# START OF ENTRIES SUPPLIED

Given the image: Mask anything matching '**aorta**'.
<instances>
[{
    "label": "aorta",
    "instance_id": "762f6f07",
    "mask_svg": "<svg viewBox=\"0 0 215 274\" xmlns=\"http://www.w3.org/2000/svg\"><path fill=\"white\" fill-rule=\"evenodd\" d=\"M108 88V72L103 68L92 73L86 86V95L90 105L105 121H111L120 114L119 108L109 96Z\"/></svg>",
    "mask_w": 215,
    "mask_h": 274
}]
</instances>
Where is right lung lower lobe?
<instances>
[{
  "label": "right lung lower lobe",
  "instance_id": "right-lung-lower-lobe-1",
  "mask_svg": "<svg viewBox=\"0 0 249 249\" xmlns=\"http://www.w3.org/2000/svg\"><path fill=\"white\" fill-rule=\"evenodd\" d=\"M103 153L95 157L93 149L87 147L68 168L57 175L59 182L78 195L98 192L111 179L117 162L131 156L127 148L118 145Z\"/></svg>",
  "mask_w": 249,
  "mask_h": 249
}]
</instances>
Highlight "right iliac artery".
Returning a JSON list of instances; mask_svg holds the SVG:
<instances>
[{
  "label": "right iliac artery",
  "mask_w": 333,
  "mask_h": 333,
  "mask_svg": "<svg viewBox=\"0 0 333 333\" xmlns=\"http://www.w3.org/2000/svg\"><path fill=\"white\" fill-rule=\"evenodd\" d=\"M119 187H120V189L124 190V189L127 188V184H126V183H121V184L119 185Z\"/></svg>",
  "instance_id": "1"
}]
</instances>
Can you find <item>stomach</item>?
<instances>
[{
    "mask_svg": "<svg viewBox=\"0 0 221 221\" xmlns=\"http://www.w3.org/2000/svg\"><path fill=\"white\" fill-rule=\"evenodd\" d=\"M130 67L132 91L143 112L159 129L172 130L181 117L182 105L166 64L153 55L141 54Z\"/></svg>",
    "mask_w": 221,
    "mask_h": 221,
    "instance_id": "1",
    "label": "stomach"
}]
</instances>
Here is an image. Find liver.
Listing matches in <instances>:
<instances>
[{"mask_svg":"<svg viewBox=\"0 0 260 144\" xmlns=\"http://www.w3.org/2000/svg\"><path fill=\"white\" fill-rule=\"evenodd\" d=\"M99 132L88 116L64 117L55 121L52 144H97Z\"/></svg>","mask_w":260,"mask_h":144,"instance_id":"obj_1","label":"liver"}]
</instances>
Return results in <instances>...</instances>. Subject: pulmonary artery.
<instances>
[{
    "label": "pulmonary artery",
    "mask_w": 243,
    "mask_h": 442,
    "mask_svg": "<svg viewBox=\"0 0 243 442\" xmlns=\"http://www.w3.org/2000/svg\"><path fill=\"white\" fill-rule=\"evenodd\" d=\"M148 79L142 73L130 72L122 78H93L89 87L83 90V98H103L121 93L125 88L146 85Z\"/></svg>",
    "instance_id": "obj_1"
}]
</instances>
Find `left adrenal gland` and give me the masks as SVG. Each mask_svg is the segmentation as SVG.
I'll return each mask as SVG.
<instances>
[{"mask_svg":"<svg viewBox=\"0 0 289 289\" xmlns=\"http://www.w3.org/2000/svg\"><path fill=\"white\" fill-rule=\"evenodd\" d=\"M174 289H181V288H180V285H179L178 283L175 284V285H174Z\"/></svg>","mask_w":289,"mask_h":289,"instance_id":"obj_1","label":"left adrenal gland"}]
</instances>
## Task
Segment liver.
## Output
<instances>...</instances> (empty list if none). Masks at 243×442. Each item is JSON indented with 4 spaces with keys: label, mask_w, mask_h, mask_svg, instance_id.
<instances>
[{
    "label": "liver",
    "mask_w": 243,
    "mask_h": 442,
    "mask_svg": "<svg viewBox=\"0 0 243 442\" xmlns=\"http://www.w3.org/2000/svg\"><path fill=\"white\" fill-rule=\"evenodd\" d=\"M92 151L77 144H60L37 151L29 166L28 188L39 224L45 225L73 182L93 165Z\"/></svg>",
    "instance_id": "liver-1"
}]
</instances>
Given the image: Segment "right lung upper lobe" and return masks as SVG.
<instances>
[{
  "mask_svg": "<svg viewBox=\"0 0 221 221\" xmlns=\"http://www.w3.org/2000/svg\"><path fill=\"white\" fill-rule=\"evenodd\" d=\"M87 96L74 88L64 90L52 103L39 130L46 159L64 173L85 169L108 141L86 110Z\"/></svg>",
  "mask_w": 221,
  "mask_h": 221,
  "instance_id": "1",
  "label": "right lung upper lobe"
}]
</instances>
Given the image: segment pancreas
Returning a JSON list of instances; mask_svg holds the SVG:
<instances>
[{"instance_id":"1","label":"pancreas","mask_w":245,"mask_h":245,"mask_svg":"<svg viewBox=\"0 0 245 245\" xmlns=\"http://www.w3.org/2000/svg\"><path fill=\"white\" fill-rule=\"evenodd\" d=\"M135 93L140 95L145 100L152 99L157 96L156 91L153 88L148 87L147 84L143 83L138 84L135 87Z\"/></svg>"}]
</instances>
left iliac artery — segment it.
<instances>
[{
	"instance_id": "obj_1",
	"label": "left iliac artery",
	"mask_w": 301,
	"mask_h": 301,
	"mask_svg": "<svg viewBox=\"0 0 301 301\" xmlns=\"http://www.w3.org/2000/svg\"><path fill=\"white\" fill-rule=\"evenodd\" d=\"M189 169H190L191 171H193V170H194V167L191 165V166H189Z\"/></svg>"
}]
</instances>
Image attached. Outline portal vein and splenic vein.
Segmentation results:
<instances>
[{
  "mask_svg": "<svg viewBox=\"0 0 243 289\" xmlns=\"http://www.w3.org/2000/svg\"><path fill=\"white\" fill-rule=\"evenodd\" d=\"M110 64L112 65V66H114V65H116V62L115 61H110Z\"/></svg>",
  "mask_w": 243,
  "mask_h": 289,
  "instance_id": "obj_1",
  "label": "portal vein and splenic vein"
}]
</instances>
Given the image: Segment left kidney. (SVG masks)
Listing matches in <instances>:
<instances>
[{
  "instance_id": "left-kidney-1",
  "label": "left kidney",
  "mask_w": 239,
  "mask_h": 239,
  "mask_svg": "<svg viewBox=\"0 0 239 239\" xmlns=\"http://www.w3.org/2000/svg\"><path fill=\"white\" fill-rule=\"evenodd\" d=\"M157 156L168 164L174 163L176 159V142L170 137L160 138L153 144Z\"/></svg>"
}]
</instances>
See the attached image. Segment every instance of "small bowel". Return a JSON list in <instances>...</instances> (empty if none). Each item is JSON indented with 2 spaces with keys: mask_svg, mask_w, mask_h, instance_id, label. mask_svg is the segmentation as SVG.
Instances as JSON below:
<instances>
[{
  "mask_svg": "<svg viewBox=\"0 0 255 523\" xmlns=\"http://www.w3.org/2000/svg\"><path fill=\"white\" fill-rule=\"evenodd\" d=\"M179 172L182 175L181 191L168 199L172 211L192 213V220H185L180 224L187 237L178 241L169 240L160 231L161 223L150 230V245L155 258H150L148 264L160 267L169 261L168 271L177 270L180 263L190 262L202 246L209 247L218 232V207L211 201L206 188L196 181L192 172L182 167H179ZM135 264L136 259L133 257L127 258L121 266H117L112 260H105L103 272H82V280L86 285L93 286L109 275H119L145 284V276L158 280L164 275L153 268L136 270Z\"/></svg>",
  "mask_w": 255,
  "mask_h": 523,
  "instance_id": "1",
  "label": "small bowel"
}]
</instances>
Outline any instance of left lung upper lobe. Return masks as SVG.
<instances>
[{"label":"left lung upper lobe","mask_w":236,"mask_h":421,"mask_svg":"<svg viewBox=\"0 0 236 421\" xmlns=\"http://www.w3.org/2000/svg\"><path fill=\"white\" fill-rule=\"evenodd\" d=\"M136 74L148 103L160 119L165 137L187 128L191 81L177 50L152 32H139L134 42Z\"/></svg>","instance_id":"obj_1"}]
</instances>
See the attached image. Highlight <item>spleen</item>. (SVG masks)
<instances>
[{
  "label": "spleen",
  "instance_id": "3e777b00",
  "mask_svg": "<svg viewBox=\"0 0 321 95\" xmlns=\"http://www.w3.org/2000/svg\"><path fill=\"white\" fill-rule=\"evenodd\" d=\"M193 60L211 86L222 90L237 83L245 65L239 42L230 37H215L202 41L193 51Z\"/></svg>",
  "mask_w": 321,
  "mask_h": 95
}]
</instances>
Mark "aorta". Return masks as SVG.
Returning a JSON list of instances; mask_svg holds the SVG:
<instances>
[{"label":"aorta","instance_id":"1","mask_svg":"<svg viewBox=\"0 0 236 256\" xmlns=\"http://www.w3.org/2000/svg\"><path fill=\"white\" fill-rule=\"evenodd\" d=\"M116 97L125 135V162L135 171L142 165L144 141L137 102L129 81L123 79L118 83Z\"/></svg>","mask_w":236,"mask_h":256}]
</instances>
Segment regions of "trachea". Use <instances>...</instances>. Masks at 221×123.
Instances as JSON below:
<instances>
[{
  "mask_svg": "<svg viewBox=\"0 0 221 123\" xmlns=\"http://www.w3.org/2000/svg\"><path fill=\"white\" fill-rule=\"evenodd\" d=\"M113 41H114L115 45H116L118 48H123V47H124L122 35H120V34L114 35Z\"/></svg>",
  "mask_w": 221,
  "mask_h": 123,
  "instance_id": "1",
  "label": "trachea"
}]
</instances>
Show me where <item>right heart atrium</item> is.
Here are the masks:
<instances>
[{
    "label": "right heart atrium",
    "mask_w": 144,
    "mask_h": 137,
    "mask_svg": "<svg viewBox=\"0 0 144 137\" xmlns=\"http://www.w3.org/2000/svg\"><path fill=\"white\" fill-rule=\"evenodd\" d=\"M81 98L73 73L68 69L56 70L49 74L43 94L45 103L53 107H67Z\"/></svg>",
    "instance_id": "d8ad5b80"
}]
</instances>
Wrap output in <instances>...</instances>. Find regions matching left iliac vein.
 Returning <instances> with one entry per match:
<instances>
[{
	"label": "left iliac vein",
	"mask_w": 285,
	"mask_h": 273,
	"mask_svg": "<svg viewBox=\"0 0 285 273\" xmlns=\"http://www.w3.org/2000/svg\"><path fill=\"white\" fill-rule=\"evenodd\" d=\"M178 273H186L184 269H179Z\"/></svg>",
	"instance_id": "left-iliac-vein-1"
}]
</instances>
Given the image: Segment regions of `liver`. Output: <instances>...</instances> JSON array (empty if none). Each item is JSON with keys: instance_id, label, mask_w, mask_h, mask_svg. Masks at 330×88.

# END OF ENTRIES SUPPLIED

WHAT YOU HAVE TO DO -
Locate every line in the rows above that contains the string "pulmonary" and copy each one. Case counts.

OUTPUT OF THE TASK -
Return results in <instances>...</instances>. Subject: pulmonary artery.
    "label": "pulmonary artery",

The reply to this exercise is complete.